Australian Dictionary of Biography

  • Tip: searches only the name field
  • Tip: Use double quotes to search for a phrase

Cameron, James (1827–1905)

by R. M. Arndell

This article was published in Australian Dictionary of Biography, Volume 3, (MUP), 1969

James Cameron (1827-1905), Presbyterian clergyman, educationist and historian, was born on 17 June 1827 at Melgin, near Ballater, Aberdeenshire, Scotland, the eldest son of Colin Cameron, farmer and kirk elder, and his wife Anne, née Taylor. He was educated in the parish school and the Grammar School of Old Aberdeen. Winning a bursary by competition in 1842 he entered King's College, University of Aberdeen (M.A., 1846). Two years at the Free Church College in Aberdeen preceded the completion of his theological curriculum on a scholarship at Edinburgh. He then spent three years studying theology in Berlin, Germany, before being ordained in Aberdeen and appointed to New South Wales.

Cameron arrived at Sydney in November 1853, and on 22 February 1854 was inducted into the parish of Carcoar which, he said, had 'a centre and no circumference'. On 28 February 1856 he was translated to Richmond-Penrith where he ministered to an admiring congregation for fifty years. An Evangelical preacher, wise and kindly, he served his generation well. He deplored the divisions in the Presbyterian Church, notably between his own Free Church, the Synod of Eastern Australia, and the Synod of New South Wales led by Dr John Dunmore Lang; although relations between Lang and himself were not always cordial, he diligently sought a basis of union which, helped by his wise counsel, was consummated on 8 September 1865. He had the honour of being elected moderator of the New South Wales General Assembly in 1875 and 1901. With his long service and wide experience in the courts of the Church, his wise and balanced judgment, and his gracious and cultured personality, he was also a leader in accomplishing the union of the Presbyterian Churches of the States of the Commonwealth, realized at an assembly of which he was chairman in the Sydney Town Hall on 24 July 1901.

Always interested in education, primary, secondary and tertiary, he supported the establishment of a Presbyterian College to be affiliated to the University of Sydney, became secretary of the provisional council on 29 November 1870, and presided at the service which marked the opening of St Andrew's College on 22 July 1876. He was also a member of the first provisional council and guarantor for the establishment of a Ladies' College at Ashfield in 1885, and in 1891 was one of the guarantors and trustee for the purchase of the Hordern mansion at Croydon, site of the Presbyterian Ladies' College. When Andrew Brown sought to establish Cooerwull Academy at Bowenfels as a primary school, he turned for advice to Cameron, who secured a suitable principal and as chairman of the school's committee of management piloted it successfully through its formative years.
★ ★ ★ ★ ★ ★ ★
▸ **Task 1**: Condense the paragraph of the James Cameron biography that begins "Always interested in education" into a short bulleted list that keeps its main facts.
▸ **Task 2**: Output the part of the James Cameron biography that opens with the words containing "by R. M. Arndell" and closes with "New South Wales.".
▸ **Task 3**: According to the James Cameron biography, when did Cameron arrive at Sydney?
The data that comes after the James Cameron biography has no part in this work.
★ ★ ★ ★ ★ ★ ★
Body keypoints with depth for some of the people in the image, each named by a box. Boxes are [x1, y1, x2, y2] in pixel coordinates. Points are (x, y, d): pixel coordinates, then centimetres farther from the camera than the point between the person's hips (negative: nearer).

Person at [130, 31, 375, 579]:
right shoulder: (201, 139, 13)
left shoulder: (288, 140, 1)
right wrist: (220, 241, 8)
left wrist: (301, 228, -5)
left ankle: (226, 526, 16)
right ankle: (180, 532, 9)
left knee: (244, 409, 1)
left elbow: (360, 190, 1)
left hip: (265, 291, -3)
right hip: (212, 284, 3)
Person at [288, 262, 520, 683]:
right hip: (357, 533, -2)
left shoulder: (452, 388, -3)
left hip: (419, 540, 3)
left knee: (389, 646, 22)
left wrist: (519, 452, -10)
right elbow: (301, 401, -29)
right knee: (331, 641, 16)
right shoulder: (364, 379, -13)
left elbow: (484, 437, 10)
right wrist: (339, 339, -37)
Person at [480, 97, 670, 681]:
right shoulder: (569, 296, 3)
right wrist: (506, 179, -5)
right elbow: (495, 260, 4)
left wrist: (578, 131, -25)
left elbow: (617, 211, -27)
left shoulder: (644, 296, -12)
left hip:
★ ★ ★ ★ ★ ★ ★
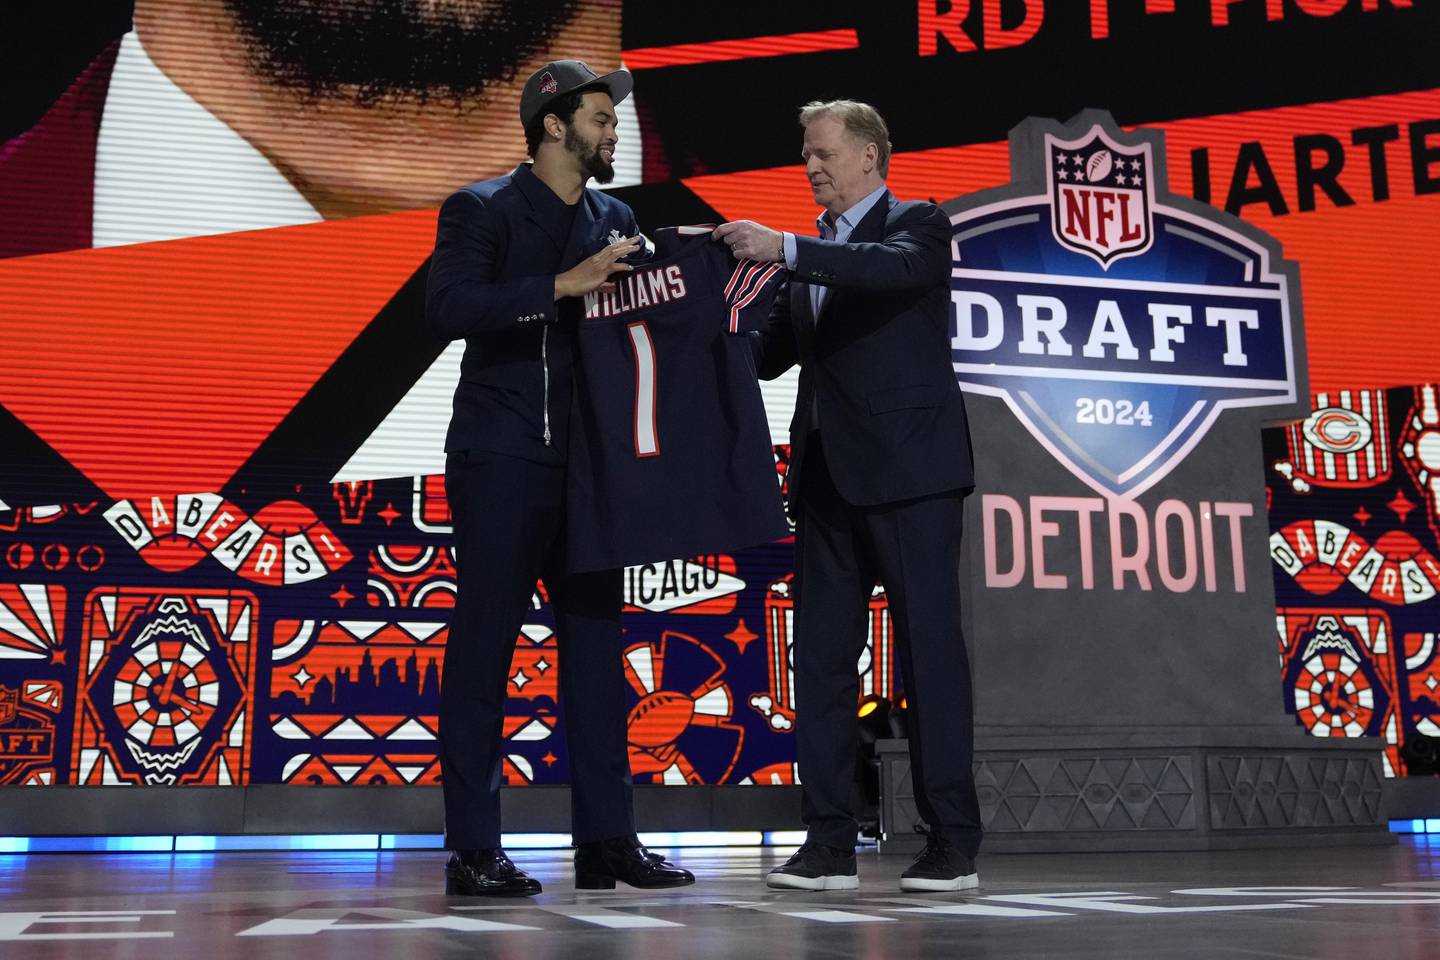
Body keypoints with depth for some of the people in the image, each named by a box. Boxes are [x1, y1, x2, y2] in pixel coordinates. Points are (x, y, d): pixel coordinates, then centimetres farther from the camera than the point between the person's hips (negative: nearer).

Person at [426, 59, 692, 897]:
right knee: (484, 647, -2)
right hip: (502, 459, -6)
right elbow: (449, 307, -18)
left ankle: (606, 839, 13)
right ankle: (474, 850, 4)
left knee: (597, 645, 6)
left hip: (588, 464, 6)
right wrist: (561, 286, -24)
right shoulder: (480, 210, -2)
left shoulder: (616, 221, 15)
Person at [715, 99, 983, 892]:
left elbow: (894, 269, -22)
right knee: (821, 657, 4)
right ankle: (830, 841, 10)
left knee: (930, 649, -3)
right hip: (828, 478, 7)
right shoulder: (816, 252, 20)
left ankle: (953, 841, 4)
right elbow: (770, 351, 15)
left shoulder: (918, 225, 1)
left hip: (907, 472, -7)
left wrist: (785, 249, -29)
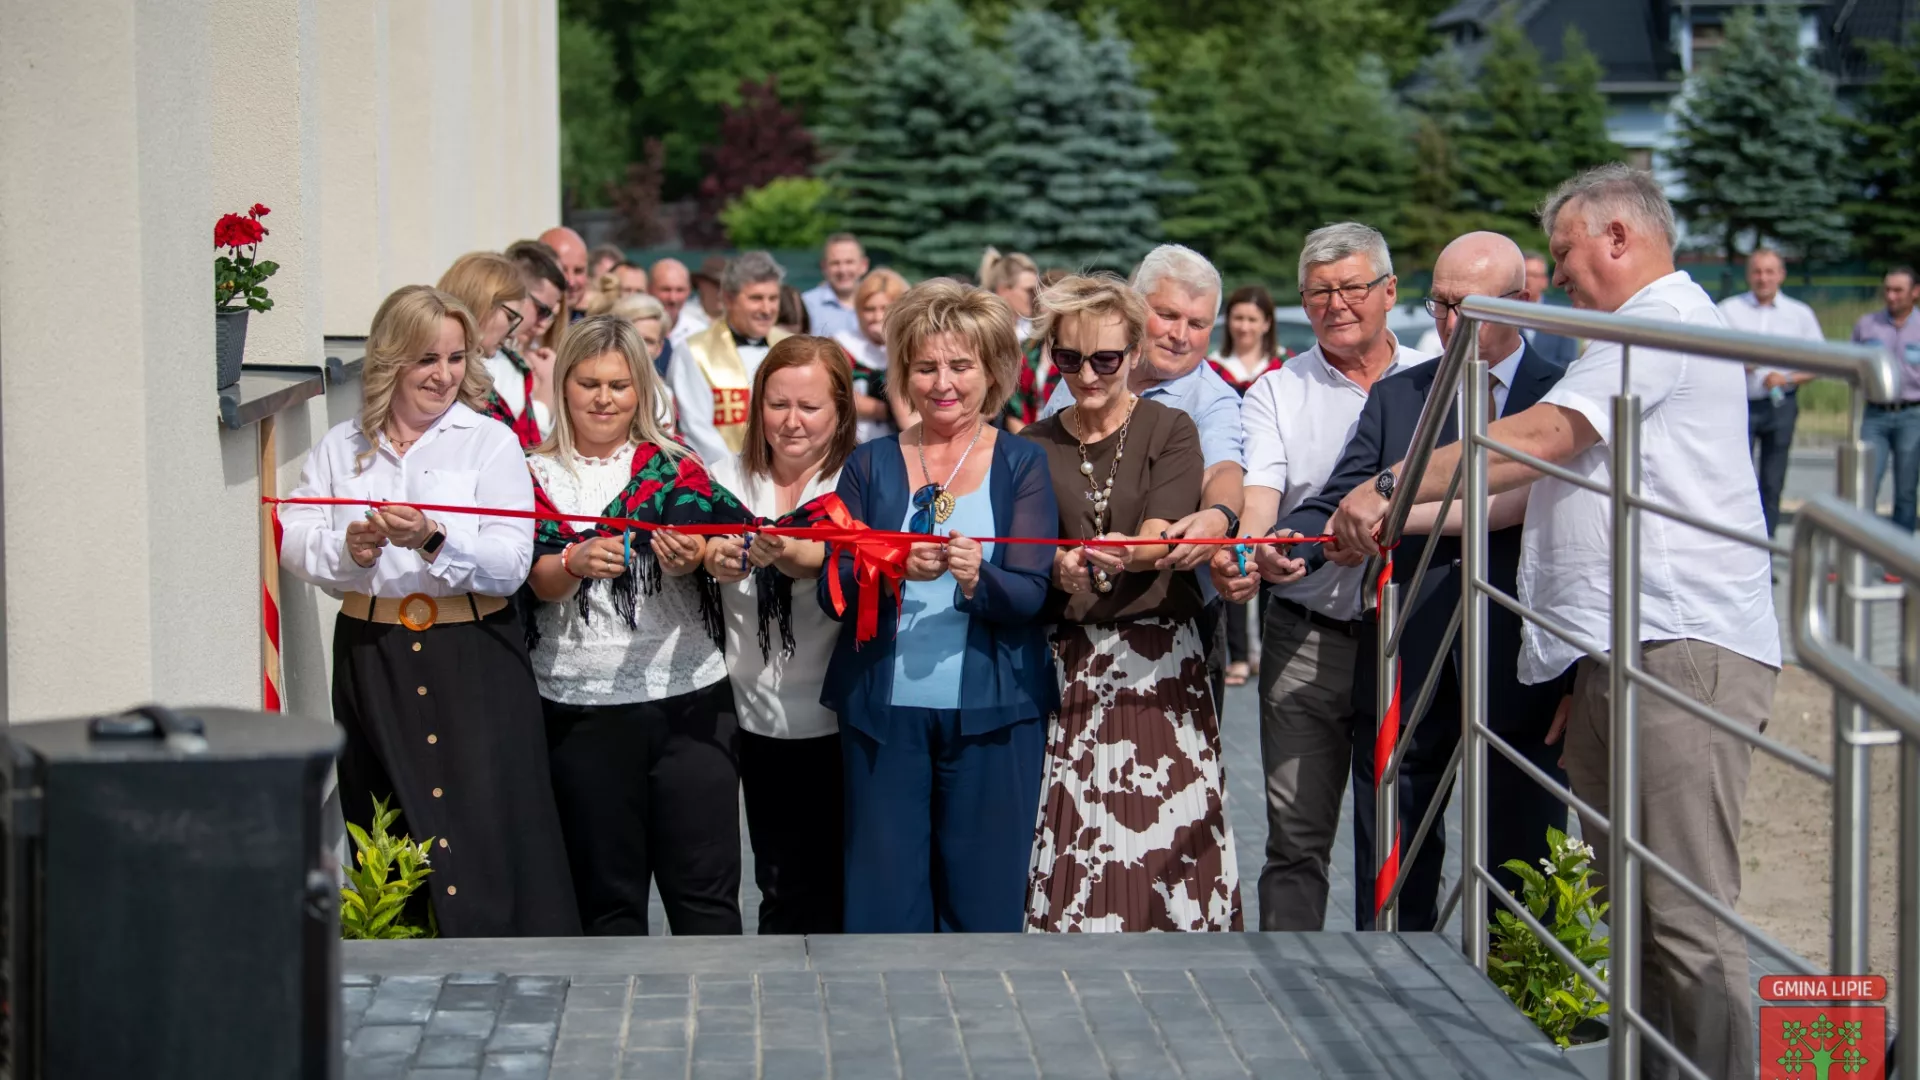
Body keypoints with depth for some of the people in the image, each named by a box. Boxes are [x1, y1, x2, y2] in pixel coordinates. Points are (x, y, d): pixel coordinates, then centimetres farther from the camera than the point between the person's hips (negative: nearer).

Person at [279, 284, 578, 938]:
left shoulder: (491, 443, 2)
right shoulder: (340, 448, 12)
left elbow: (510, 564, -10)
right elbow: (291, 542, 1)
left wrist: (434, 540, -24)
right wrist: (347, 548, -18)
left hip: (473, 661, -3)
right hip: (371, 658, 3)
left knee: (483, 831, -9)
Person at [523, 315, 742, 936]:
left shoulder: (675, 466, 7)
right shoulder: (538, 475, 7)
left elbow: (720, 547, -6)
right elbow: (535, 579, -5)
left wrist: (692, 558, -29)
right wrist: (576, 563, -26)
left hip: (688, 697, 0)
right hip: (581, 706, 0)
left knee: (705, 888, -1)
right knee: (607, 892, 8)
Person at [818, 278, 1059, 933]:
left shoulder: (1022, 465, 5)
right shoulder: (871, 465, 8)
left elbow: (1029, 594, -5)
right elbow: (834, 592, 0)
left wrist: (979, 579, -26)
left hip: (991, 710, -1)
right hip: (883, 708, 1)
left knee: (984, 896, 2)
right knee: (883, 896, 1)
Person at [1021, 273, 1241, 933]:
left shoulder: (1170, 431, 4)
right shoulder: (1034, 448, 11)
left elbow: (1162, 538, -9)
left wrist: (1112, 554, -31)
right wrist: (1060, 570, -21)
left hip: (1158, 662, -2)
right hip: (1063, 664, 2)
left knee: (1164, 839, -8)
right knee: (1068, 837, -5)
★ ★ ★ ★ ★ ★ ★
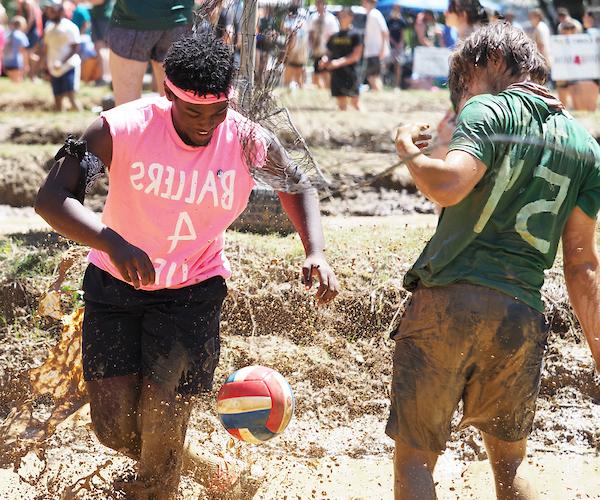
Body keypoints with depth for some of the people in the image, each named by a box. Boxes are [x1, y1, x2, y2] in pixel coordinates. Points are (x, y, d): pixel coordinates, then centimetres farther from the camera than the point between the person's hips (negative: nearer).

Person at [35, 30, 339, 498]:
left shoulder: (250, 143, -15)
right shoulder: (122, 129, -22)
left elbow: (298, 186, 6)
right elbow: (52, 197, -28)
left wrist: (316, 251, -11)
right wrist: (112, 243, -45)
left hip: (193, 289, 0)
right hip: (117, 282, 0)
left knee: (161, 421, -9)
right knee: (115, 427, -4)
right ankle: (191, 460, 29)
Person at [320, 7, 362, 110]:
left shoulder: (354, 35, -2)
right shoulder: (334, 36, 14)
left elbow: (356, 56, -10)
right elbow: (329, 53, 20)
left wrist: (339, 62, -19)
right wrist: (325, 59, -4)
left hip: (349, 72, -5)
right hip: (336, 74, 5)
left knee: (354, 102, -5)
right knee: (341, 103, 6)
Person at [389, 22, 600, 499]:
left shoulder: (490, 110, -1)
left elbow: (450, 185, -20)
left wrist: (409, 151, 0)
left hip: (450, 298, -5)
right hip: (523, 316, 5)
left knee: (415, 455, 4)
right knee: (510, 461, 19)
★ ★ ★ ★ ★ ★ ★
▸ **Your response 1**:
- Cameron supported founding a Presbyterian college affiliated to the University of Sydney. He became secretary of its provisional council on 29 November 1870 and presided at the opening service of St Andrew's College on 22 July 1876.
- In 1885 he was a member of the first provisional council and a guarantor for establishing a Ladies' College at Ashfield.
- In 1891 he was a guarantor and trustee for buying the Hordern mansion at Croydon, site of the Presbyterian Ladies' College.
- Andrew Brown turned to him for advice when establishing Cooerwull Academy at Bowenfels as a primary school. Cameron secured a principal and, as chairman of its committee of management, guided it through its formative years.

▸ **Your response 2**:
by R. M. Arndell

This article was published in Australian Dictionary of Biography, Volume 3, (MUP), 1969

James Cameron (1827-1905), Presbyterian clergyman, educationist and historian, was born on 17 June 1827 at Melgin, near Ballater, Aberdeenshire, Scotland, the eldest son of Colin Cameron, farmer and kirk elder, and his wife Anne, née Taylor. He was educated in the parish school and the Grammar School of Old Aberdeen. Winning a bursary by competition in 1842 he entered King's College, University of Aberdeen (M.A., 1846). Two years at the Free Church College in Aberdeen preceded the completion of his theological curriculum on a scholarship at Edinburgh. He then spent three years studying theology in Berlin, Germany, before being ordained in Aberdeen and appointed to New South Wales.

▸ **Your response 3**: He arrived at Sydney in November 1853.